- _STORED RECORDS_
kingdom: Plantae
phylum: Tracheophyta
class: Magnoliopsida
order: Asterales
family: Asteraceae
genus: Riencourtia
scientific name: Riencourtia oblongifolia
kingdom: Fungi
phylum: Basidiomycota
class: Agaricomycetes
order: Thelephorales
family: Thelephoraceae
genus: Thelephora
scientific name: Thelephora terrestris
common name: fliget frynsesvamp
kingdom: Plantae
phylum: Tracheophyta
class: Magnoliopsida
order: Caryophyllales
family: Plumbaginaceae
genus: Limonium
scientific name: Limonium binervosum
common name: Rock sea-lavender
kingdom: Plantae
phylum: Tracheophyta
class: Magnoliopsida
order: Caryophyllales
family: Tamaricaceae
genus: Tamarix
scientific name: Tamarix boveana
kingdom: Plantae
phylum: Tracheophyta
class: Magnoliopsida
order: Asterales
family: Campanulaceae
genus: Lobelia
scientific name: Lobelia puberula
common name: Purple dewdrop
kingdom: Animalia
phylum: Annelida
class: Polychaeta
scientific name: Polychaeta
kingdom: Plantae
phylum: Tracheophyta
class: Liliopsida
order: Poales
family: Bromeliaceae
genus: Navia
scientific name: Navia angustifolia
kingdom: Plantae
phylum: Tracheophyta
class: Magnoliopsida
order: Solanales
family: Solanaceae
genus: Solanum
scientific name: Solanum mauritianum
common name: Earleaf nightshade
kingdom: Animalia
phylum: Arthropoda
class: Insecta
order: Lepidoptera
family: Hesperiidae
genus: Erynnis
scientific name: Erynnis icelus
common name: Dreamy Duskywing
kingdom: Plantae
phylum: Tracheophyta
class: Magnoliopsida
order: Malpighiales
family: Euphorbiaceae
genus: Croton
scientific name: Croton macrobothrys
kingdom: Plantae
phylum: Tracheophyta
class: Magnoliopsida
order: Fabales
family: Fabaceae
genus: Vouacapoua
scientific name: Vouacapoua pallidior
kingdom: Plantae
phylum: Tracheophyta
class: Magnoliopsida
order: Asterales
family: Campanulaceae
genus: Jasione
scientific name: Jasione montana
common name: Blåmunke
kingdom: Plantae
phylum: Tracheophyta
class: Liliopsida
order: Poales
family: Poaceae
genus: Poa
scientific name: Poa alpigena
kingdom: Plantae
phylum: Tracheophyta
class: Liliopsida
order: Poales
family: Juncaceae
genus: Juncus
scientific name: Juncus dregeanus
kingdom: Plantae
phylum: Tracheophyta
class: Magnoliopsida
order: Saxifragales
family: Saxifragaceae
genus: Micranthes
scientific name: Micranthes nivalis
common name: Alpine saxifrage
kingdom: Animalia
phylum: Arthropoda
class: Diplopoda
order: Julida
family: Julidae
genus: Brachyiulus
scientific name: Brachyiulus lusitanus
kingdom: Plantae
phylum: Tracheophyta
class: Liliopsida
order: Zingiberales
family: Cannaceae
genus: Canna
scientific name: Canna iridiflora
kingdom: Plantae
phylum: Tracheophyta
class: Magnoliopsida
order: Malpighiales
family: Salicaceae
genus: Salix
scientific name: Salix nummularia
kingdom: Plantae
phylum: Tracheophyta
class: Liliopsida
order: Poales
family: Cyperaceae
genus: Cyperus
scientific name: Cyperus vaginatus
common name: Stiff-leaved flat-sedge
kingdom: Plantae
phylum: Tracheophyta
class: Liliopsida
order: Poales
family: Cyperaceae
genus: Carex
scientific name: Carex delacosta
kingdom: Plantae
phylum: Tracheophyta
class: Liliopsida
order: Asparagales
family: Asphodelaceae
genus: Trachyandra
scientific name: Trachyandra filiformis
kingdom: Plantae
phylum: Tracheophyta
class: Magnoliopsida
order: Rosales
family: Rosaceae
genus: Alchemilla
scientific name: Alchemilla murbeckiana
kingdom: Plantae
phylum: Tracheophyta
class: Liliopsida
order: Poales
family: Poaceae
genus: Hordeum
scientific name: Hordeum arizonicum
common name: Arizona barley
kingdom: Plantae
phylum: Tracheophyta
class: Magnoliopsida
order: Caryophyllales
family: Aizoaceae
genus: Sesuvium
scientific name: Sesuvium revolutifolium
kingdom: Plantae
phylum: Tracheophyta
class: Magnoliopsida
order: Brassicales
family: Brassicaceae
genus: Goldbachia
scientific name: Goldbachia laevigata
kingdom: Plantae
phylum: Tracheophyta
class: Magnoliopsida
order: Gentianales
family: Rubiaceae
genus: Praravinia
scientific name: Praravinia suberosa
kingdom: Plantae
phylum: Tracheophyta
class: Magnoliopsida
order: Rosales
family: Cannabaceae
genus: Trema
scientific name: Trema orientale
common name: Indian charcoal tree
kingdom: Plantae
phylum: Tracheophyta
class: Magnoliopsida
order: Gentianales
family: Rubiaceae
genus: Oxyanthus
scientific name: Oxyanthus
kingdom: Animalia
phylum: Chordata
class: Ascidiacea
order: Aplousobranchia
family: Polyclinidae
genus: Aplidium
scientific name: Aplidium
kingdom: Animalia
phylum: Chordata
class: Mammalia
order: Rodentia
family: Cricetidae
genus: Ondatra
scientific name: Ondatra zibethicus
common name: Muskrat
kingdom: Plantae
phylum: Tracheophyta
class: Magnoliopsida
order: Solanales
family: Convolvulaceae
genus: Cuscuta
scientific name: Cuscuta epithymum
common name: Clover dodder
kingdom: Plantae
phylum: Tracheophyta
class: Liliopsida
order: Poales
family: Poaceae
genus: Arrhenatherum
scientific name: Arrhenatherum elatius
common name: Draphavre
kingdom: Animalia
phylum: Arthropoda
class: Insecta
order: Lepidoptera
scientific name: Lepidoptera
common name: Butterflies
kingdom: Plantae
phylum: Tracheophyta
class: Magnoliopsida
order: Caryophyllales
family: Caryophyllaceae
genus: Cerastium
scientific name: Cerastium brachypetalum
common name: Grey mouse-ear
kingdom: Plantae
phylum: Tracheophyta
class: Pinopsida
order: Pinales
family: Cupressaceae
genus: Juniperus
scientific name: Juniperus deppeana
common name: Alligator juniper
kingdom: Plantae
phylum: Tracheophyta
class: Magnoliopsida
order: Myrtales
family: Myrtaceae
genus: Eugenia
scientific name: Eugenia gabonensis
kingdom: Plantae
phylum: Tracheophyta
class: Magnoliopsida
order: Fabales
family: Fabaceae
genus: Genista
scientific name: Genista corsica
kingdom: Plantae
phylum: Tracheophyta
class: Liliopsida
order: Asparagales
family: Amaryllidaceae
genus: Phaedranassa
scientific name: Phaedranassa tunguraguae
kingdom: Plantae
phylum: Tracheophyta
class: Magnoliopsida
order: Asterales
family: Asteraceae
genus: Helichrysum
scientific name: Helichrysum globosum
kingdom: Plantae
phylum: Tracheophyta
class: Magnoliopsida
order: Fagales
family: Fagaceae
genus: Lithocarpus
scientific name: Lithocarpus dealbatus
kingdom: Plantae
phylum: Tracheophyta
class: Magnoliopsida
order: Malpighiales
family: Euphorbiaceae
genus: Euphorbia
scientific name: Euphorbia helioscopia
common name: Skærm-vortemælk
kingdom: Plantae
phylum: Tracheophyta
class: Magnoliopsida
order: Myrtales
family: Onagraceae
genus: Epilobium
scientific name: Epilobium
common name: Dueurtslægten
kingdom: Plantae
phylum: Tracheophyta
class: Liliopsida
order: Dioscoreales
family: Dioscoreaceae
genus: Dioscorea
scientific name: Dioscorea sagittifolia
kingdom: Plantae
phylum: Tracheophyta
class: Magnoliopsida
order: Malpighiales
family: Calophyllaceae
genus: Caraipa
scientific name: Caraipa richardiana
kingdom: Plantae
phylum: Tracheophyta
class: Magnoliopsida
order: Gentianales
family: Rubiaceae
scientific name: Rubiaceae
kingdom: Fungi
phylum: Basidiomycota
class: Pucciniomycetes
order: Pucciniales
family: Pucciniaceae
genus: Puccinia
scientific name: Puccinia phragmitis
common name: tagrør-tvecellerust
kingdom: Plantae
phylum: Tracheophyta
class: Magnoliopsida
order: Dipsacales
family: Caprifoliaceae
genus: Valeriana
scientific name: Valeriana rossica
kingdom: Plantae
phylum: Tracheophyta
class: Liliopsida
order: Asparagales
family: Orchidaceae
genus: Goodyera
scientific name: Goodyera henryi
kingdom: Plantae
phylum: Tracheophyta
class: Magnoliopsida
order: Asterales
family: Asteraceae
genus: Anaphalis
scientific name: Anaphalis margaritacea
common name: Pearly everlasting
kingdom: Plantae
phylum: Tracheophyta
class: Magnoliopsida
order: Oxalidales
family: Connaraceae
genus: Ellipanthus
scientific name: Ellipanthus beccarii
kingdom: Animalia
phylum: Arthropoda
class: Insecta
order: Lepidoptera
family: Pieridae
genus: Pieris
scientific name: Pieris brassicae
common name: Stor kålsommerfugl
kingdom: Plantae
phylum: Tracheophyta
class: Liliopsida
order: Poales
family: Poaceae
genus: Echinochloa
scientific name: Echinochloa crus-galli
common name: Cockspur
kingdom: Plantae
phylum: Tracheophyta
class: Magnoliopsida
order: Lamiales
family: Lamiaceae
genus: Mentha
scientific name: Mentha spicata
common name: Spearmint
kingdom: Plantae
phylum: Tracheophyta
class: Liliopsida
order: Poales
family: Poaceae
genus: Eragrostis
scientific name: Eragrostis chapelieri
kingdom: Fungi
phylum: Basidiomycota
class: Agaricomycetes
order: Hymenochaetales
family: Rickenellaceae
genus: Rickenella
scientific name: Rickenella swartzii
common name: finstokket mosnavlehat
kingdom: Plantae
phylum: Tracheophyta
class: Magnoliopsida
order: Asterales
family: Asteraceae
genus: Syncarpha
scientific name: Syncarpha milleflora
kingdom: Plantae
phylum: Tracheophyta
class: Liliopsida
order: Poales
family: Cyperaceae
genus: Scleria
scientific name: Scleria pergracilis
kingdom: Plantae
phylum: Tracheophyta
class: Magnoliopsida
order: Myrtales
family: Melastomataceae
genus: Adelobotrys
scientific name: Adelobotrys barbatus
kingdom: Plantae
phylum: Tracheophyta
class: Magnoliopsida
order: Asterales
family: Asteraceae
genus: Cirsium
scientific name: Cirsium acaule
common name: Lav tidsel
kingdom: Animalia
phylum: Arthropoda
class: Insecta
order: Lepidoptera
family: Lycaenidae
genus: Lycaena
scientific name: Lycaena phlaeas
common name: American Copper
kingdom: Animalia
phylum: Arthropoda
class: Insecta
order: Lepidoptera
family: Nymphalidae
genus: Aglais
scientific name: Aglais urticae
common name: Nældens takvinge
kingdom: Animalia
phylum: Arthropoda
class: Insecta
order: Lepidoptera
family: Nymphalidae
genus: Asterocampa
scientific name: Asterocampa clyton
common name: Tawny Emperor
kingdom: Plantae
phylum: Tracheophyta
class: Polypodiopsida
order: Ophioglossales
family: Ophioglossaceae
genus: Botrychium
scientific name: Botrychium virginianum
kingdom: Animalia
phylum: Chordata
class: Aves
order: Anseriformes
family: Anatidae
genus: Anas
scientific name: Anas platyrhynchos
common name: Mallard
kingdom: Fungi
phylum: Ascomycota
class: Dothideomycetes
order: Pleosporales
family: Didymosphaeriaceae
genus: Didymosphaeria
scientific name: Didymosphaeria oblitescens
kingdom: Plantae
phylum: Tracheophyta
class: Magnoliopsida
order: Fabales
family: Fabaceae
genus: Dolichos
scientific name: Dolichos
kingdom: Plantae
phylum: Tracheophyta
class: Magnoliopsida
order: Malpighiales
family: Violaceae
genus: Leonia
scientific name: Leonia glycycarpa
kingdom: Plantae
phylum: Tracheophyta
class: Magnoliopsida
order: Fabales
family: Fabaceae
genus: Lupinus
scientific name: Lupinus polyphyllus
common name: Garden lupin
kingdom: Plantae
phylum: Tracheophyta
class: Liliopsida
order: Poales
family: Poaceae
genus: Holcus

- _INSTRUCTIONS FOR THE TASK_
Render the lines of the entries above, from the line containing "family: Cannabaceae" to the line containing "scientific name: Aplidium", both included, as a numbered list with any blank lines omitted.

- _RESULT OF THE EXERCISE_
1. family: Cannabaceae
2. genus: Trema
3. scientific name: Trema orientale
4. common name: Indian charcoal tree
5. kingdom: Plantae
6. phylum: Tracheophyta
7. class: Magnoliopsida
8. order: Gentianales
9. family: Rubiaceae
10. genus: Oxyanthus
11. scientific name: Oxyanthus
12. kingdom: Animalia
13. phylum: Chordata
14. class: Ascidiacea
15. order: Aplousobranchia
16. family: Polyclinidae
17. genus: Aplidium
18. scientific name: Aplidium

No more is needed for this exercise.